Convert the source text in the rows below into a JSON list of strings with one string per line, omitting blank lines. Leave the pictures out of the answer.

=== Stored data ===
§ §
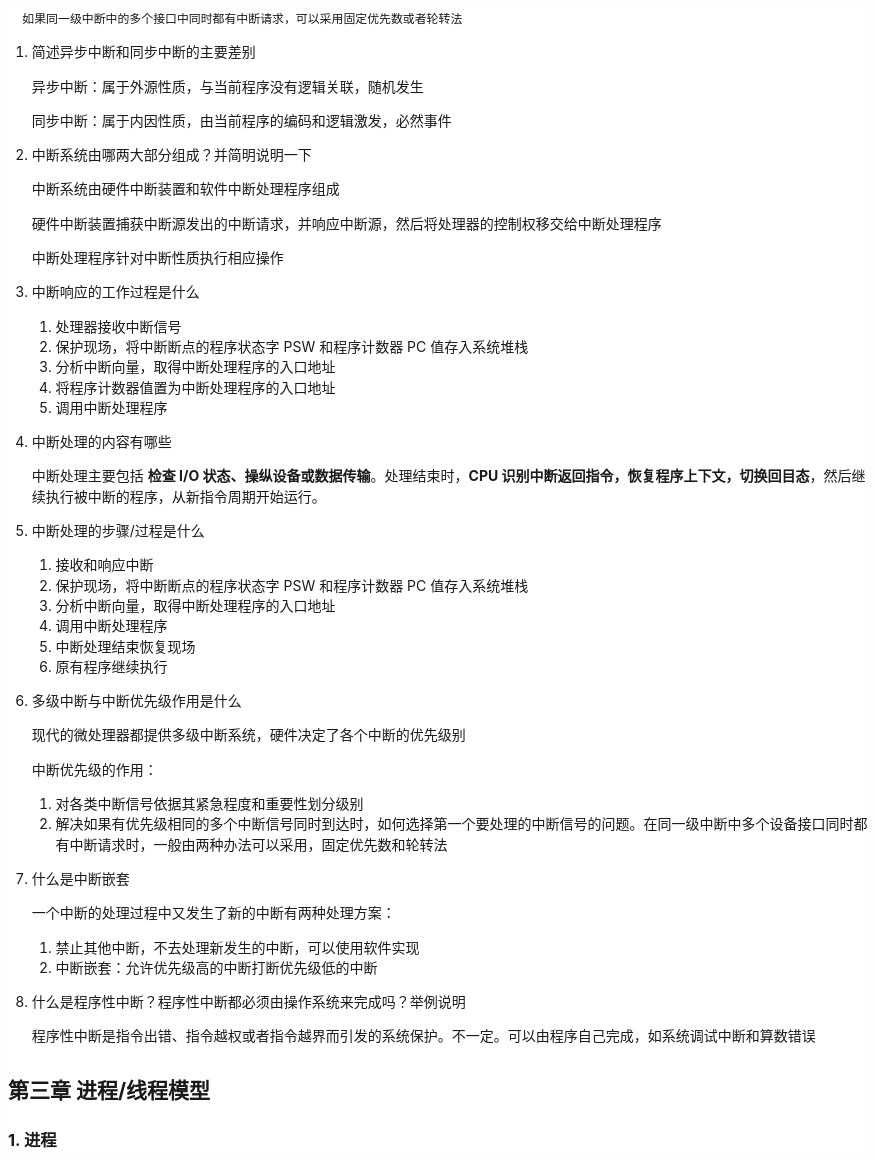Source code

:       如果同一级中断中的多个接口中同时都有中断请求，可以采用固定优先数或者轮转法

1. 简述异步中断和同步中断的主要差别

      异步中断：属于外源性质，与当前程序没有逻辑关联，随机发生

      同步中断：属于内因性质，由当前程序的编码和逻辑激发，必然事件

1. 中断系统由哪两大部分组成？并简明说明一下

      中断系统由硬件中断装置和软件中断处理程序组成

      硬件中断装置捕获中断源发出的中断请求，并响应中断源，然后将处理器的控制权移交给中断处理程序

      中断处理程序针对中断性质执行相应操作

1. 中断响应的工作过程是什么

      1. 处理器接收中断信号
      1. 保护现场，将中断断点的程序状态字 PSW 和程序计数器 PC 值存入系统堆栈
      1. 分析中断向量，取得中断处理程序的入口地址
      1. 将程序计数器值置为中断处理程序的入口地址
      1. 调用中断处理程序

1. 中断处理的内容有哪些

      中断处理主要包括 **检查 I/O 状态、操纵设备或数据传输**。处理结束时，**CPU 识别中断返回指令，恢复程序上下文，切换回目态**，然后继续执行被中断的程序，从新指令周期开始运行。

1. 中断处理的步骤/过程是什么

      1. 接收和响应中断
      1. 保护现场，将中断断点的程序状态字 PSW 和程序计数器 PC 值存入系统堆栈
      1. 分析中断向量，取得中断处理程序的入口地址
      1. 调用中断处理程序
      1. 中断处理结束恢复现场
      1. 原有程序继续执行

1. 多级中断与中断优先级作用是什么

      现代的微处理器都提供多级中断系统，硬件决定了各个中断的优先级别

      中断优先级的作用：

      1. 对各类中断信号依据其紧急程度和重要性划分级别
      1. 解决如果有优先级相同的多个中断信号同时到达时，如何选择第一个要处理的中断信号的问题。在同一级中断中多个设备接口同时都有中断请求时，一般由两种办法可以采用，固定优先数和轮转法

1. 什么是中断嵌套

      一个中断的处理过程中又发生了新的中断有两种处理方案：

      1. 禁止其他中断，不去处理新发生的中断，可以使用软件实现
      1. 中断嵌套：允许优先级高的中断打断优先级低的中断

1. 什么是程序性中断？程序性中断都必须由操作系统来完成吗？举例说明

      程序性中断是指令出错、指令越权或者指令越界而引发的系统保护。不一定。可以由程序自己完成，如系统调试中断和算数错误

## 第三章 进程/线程模型

###   1.  进程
§ §
=== Result below ===
[
  "Source code",
  ":       如果同一级中断中的多个接口中同时都有中断请求，可以采用固定优先数或者轮转法",
  "1. 简述异步中断和同步中断的主要差别",
  "      异步中断：属于外源性质，与当前程序没有逻辑关联，随机发生",
  "      同步中断：属于内因性质，由当前程序的编码和逻辑激发，必然事件",
  "1. 中断系统由哪两大部分组成？并简明说明一下",
  "      中断系统由硬件中断装置和软件中断处理程序组成",
  "      硬件中断装置捕获中断源发出的中断请求，并响应中断源，然后将处理器的控制权移交给中断处理程序",
  "      中断处理程序针对中断性质执行相应操作",
  "1. 中断响应的工作过程是什么",
  "      1. 处理器接收中断信号",
  "      1. 保护现场，将中断断点的程序状态字 PSW 和程序计数器 PC 值存入系统堆栈",
  "      1. 分析中断向量，取得中断处理程序的入口地址",
  "      1. 将程序计数器值置为中断处理程序的入口地址",
  "      1. 调用中断处理程序",
  "1. 中断处理的内容有哪些",
  "      中断处理主要包括 **检查 I/O 状态、操纵设备或数据传输**。处理结束时，**CPU 识别中断返回指令，恢复程序上下文，切换回目态**，然后继续执行被中断的程序，从新指令周期开始运行。",
  "1. 中断处理的步骤/过程是什么",
  "      1. 接收和响应中断",
  "      1. 保护现场，将中断断点的程序状态字 PSW 和程序计数器 PC 值存入系统堆栈",
  "      1. 分析中断向量，取得中断处理程序的入口地址",
  "      1. 调用中断处理程序",
  "      1. 中断处理结束恢复现场",
  "      1. 原有程序继续执行",
  "1. 多级中断与中断优先级作用是什么",
  "      现代的微处理器都提供多级中断系统，硬件决定了各个中断的优先级别",
  "      中断优先级的作用：",
  "      1. 对各类中断信号依据其紧急程度和重要性划分级别",
  "      1. 解决如果有优先级相同的多个中断信号同时到达时，如何选择第一个要处理的中断信号的问题。在同一级中断中多个设备接口同时都有中断请求时，一般由两种办法可以采用，固定优先数和轮转法",
  "1. 什么是中断嵌套",
  "      一个中断的处理过程中又发生了新的中断有两种处理方案：",
  "      1. 禁止其他中断，不去处理新发生的中断，可以使用软件实现",
  "      1. 中断嵌套：允许优先级高的中断打断优先级低的中断",
  "1. 什么是程序性中断？程序性中断都必须由操作系统来完成吗？举例说明",
  "      程序性中断是指令出错、指令越权或者指令越界而引发的系统保护。不一定。可以由程序自己完成，如系统调试中断和算数错误",
  "## 第三章 进程/线程模型",
  "###   1.  进程"
]